Os profissionais que trabalham na instituição onde a pesquisa foi realizada geralmente possuem formação para atuar na assistência a pessoas com deficiências. Porém, o conhecimento da LIBRAS não é critério para admissão do profissional, pois seu ensino nas Instituições de Ensino Superior somente é obrigatório nos cursos de licenciatura, sendo optativo nos demais (4).

Os sujeitos da pesquisa argumentam que os profissionais da saúde não estão suficientemente preparados para cuidar da pessoa surda; justificam que na formação acadêmica o currículo não contempla as habilidades necessárias para atender essa população. Tal afirmação fica evidente no depoimento de um profissional, que assim se expressou:

Para favorecer a relação deve-se iniciar na formação acadêmica, ser mais divulgada a LS. Todo profissional pode um dia receber um paciente surdo e precisa estar apto para atendê-lo. (S3)

Para o profissional de saúde, uma efetiva comunicação propicia um atendimento de melhor qualidade (7-8), portanto a capacitação desses profissionais para atender as pessoas surdas é uma necessidade urgente. Nesse sentido, espera-se que essa formação contemple a cultura dos surdos, noções básicas de LS e como se posicionar frente ao atendimento da pessoa surda. Esses aspectos podem assegurar o acesso aos cuidados de saúde, como assim explicitaram os sujeitos da pesquisa:

Precisava ter no currículo, não só sobre a LS, mas o conhecimento das pessoas com deficiências, as limitações. (S3)

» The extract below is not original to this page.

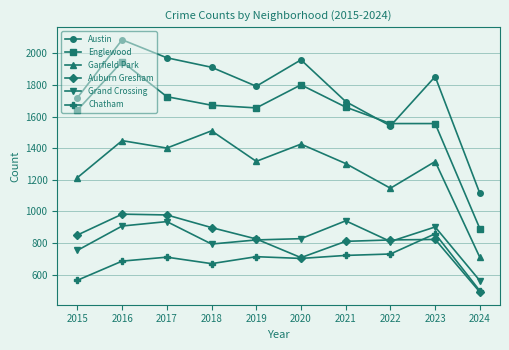

Which label corresponds to the largest value in the chart?

2016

O curso de LIBRAS seria muito importante para poder falar uma linguagem semelhante à dele. É fundamental, um fator que poderia ajudar bastante. O preparo dos profissionais para atender esse tipo de clientela, é uma clientela totalmente diferenciada, não tem como dialogar, usar a fala. (S6)

Fica claro nos depoimentos que existe uma lacuna na formação dos profissionais da saúde para atender as pessoas surdas. A maioria dos cursos na área de saúde caracteriza a surdez apenas como condição patológica, não compreendendo a população surda como um grupo minoritário e que tem uma cultura própria (7,17-18).

As atividades de um profissional da saúde requerem conhecimentos bem mais do que apenas competência técnica, além das atribuições específicas, para buscar estabelecer com os pacientes relações de caráter interpessoal (6).

Os profissionais da saúde, sujeitos da pesquisa, ressaltam que utilizam todos seus conhecimentos para estabelecer uma relação eficaz, como se pode observar nos depoimentos a seguir:

Utilizei todos os recursos possíveis para me comunicar [...]. (S4)

Se você propicia o trabalho do surdo a partir do significado, fica muito bom para quem está trabalhando com o surdo e para o próprio surdo também. (S7)

A aliança terapêutica, sempre necessária ao êxito do tratamento, está vinculada à compreensão do que o outro quer expressar (6). Neste sentido a formação do profissional da saúde para atender a pessoa surda que utiliza a LS é imprescindível.

Conclusões

O atendimento à pessoa surda é um desafio para os profissionais da saúde e para o próprio surdo. O uso da linguagem verbal precisa ser substituído por outro recurso de comunicação, a LS. Sendo a LIBRAS a língua pela qual o surdo se expressa, os profissionais da saúde, especialmente os que trabalham em centros especializados na assistência à pessoa surda, como os da Instituição deste estudo, necessitam estudá-la ou pelo menos adquirir noções básicas da LS. Ademais, os profissionais da saúde precisam conhecer as particularidades culturais e linguísticas da comunidade surda, sem o que não conseguirá desenvolver habilidades comunicativas que favoreceram as relações interpessoais.

É necessário que as Instituições acadêmicas oportunizem aos futuros profissionais o aprendizado da LS, atendendo as necessidades da pessoa surda. A comunicação verbal utilizada pelos profissionais da saúde não é suficiente para estabelecer o vínculo, sendo, portanto, ineficaz, e podendo levar a erros no diagnóstico das doenças e no tratamento.

A construção de uma prática em saúde que transforme a assistência à pessoa surda irá acontecer por meio de estudos, ações e vontade política; assim, será possível reorganizar o atendimento, segundo princípios que têm como alicerce o intercâmbio das diferenças individuais e o convívio com a pluralidade humana.